*INSTRUCTIONS TO FOLLOW:* Below are records to be copied exactly; their pictures are to be omitted.

┄┄┄┄┄┄┄┄┄┄┄┄┄┄┄┄┄┄┄┄

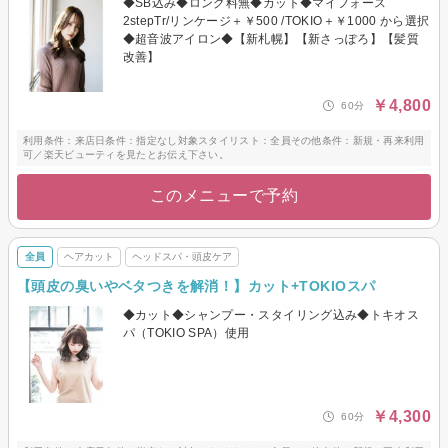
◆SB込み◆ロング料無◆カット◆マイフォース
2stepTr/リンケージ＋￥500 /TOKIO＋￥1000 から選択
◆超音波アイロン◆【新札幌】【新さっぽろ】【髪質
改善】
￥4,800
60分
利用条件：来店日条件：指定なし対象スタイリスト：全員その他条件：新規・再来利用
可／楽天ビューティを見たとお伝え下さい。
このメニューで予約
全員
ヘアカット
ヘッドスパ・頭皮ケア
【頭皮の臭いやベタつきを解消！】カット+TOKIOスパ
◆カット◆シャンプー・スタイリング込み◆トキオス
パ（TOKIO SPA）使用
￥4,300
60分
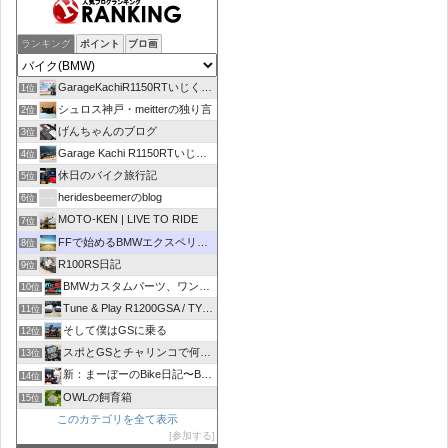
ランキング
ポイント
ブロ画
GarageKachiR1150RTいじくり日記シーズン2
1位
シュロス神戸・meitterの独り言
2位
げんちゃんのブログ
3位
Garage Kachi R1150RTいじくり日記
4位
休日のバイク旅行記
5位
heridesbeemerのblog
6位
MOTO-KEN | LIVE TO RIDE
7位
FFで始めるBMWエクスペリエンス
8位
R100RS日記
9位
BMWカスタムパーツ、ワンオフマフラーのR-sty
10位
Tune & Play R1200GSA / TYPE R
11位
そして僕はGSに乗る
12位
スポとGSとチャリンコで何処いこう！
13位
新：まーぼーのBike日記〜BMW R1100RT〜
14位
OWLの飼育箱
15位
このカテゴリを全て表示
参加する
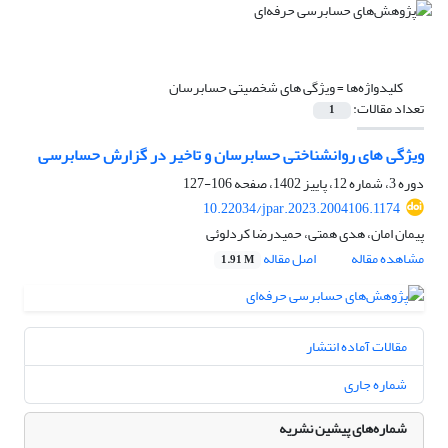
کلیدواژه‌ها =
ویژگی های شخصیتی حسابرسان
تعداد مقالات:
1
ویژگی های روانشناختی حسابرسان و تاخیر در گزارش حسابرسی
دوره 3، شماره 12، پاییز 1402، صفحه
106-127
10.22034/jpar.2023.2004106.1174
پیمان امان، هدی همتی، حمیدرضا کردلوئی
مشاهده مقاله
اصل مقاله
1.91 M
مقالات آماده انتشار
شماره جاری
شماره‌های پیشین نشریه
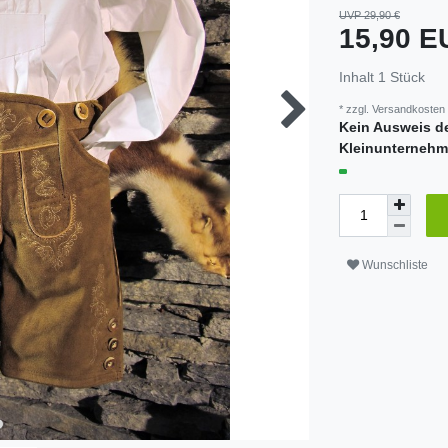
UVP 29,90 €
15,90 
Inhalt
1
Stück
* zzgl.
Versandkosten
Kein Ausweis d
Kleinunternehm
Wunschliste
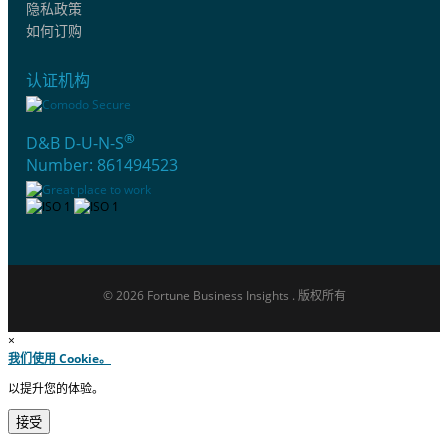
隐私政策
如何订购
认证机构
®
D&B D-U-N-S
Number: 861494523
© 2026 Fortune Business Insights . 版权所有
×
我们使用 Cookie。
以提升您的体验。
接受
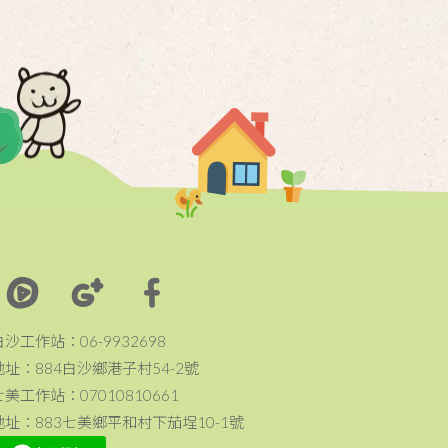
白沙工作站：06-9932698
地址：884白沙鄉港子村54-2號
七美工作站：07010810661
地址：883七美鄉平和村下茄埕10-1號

┄┄┄┄┄┄┄┄┄┄┄┄┄┄┄┄┄┄┄┄

*SOLUTION:*
◆SB込み◆ロング料無◆カット◆マイフォース
2stepTr/リンケージ＋￥500 /TOKIO＋￥1000 から選択
◆超音波アイロン◆【新札幌】【新さっぽろ】【髪質
改善】
￥4,800
60分
利用条件：来店日条件：指定なし対象スタイリスト：全員その他条件：新規・再来利用
可／楽天ビューティを見たとお伝え下さい。
このメニューで予約
全員
ヘアカット
ヘッドスパ・頭皮ケア
【頭皮の臭いやベタつきを解消！】カット+TOKIOスパ
◆カット◆シャンプー・スタイリング込み◆トキオス
パ（TOKIO SPA）使用
￥4,300
60分
ランキング
ポイント
ブロ画
GarageKachiR1150RTいじくり日記シーズン2
1位
シュロス神戸・meitterの独り言
2位
げんちゃんのブログ
3位
Garage Kachi R1150RTいじくり日記
4位
休日のバイク旅行記
5位
heridesbeemerのblog
6位
MOTO-KEN | LIVE TO RIDE
7位
FFで始めるBMWエクスペリエンス
8位
R100RS日記
9位
BMWカスタムパーツ、ワンオフマフラーのR-sty
10位
Tune & Play R1200GSA / TYPE R
11位
そして僕はGSに乗る
12位
スポとGSとチャリンコで何処いこう！
13位
新：まーぼーのBike日記〜BMW R1100RT〜
14位
OWLの飼育箱
15位
このカテゴリを全て表示
参加する
کلیدواژه‌ها =
ویژگی های شخصیتی حسابرسان
تعداد مقالات:
1
ویژگی های روانشناختی حسابرسان و تاخیر در گزارش حسابرسی
دوره 3، شماره 12، پاییز 1402، صفحه
106-127
10.22034/jpar.2023.2004106.1174
پیمان امان، هدی همتی، حمیدرضا کردلوئی
مشاهده مقاله
اصل مقاله
1.91 M
مقالات آماده انتشار
شماره جاری
شماره‌های پیشین نشریه
UVP 29,90 €
15,90 
Inhalt
1
Stück
* zzgl.
Versandkosten
Kein Ausweis d
Kleinunternehm
Wunschliste
隐私政策
如何订购
认证机构
®
D&B D-U-N-S
Number: 861494523
© 2026 Fortune Business Insights . 版权所有
×
我们使用 Cookie。
以提升您的体验。
接受
白沙工作站：06-9932698
地址：884白沙鄉港子村54-2號
七美工作站：07010810661
地址：883七美鄉平和村下茄埕10-1號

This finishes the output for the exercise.